We discount people all at the time. They may know it; we usually don’t. I mean, think about the last time someone said something to you that just didn’t sit right. You wondered, “Huh? Did he mean I’m…?”
Our intent may be positive, but unwittingly, we may still come across negative, leaving the other person doubting what’s going on.
Here are four common statements people often say. So common that we don’t give them much thought. But maybe we should. You’ve probably heard or said one of them yourself in the past week.
1. “Let me play devil’s advocate.”
This translates to, “You’re wrong, and I will now point out your flaws for all to hear.”
Which can be heard as: “You dummy; I’m going to point out each stupid thing you said.” I.e., “You are inferior.”
Next time try using this instead: “My thinking takes a different line. When I think about this, I think …”
2. “What John means …”
Translation: “John is not articulate enough to be understood. I, of course, need to help him here.”
John hears, “You obviously don’t know how to express yourself. Fortunately, I am here to will help you.”
Once again, John is painted as inferior and the ‘translator’ feels s/he is coming across as the helpful (albeit superior) person.
So, next time: “John, can you tell us more about how you are thinking?”
Translation: “You are so wrong that it barely justifies explanation. Flat out wrong.” The speaker usually goes on to say what’s “right”.
Which can be heard as, “Wow, what a loser that you don’t see the obvious.” Of course, this is a big discount.
This works much better: “I think about it differently, so I’d like to learn more about your thinking on this.” This creates an opportunity to find out the thinking behind the idea.
Another way that works: “I see it differently; the way I see it…”
4. Where did you get that idea?
Translation: “How did you ever come up with that off-the-wall/stupid idea?”
Which can be heard as, “Do you even have a brain?

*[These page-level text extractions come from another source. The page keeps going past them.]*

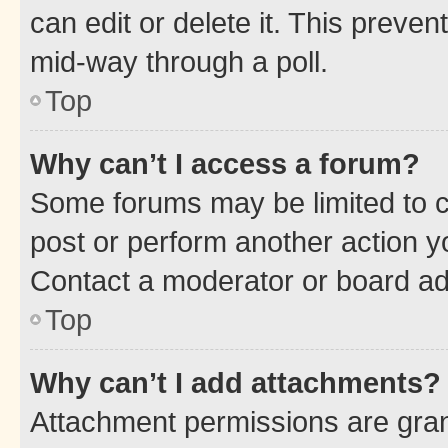
can edit or delete it. This preve
mid-way through a poll.
Top
Why can’t I access a forum?
Some forums may be limited to ce
post or perform another action 
Contact a moderator or board ad
Top
Why can’t I add attachments?
Attachment permissions are gran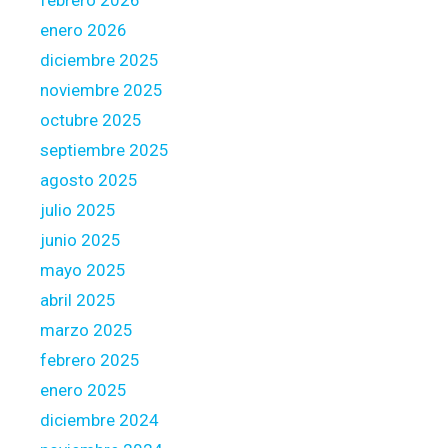
febrero 2026
n
-
enero 2026
f
diciembre 2025
i
noviembre 2025
n
octubre 2025
i
s
septiembre 2025
h
agosto 2025
e
julio 2025
d
junio 2025
m
o
mayo 2025
r
abril 2025
t
marzo 2025
g
febrero 2025
a
g
enero 2025
e
diciembre 2024
t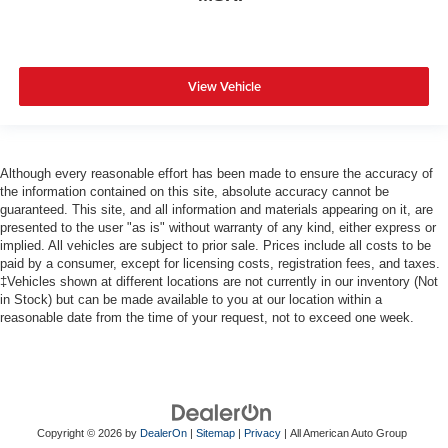
View Vehicle
Although every reasonable effort has been made to ensure the accuracy of
the information contained on this site, absolute accuracy cannot be
guaranteed. This site, and all information and materials appearing on it, are
presented to the user "as is" without warranty of any kind, either express or
implied. All vehicles are subject to prior sale. Prices include all costs to be
paid by a consumer, except for licensing costs, registration fees, and taxes.
‡Vehicles shown at different locations are not currently in our inventory (Not
in Stock) but can be made available to you at our location within a
reasonable date from the time of your request, not to exceed one week.
Copyright © 2026
by
DealerOn
|
Sitemap
|
Privacy
| All American Auto Group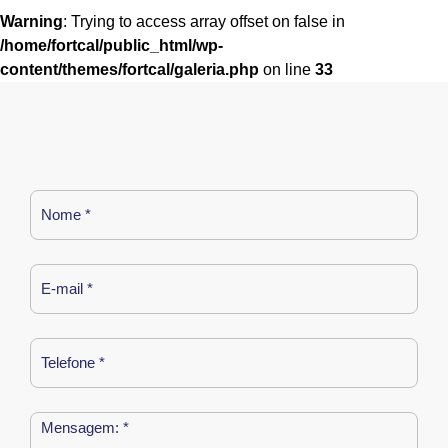
Warning
: Trying to access array offset on false in
/home/fortcal/public_html/wp-
content/themes/fortcal/galeria.php
on line
33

Do you even know what’s going on here?”
Once again, John is dashed onto the rocks.
A more appropriate response: “John, tell me/us more about how you’re thinking on this.”
So as you can see, you’re usually on solid ground when you simply ask someone to tell you more about how they’re thinking.
Keep in mind:
Being right is not the same as being certain.
When we feel certain, we usually believe that we are right. This may or may not be true.
Just because we feel certain about something does not mean we are right. It’s easy for us to confuse certainty with correctness.
Remember, everyone thinks and sees the things a little differently.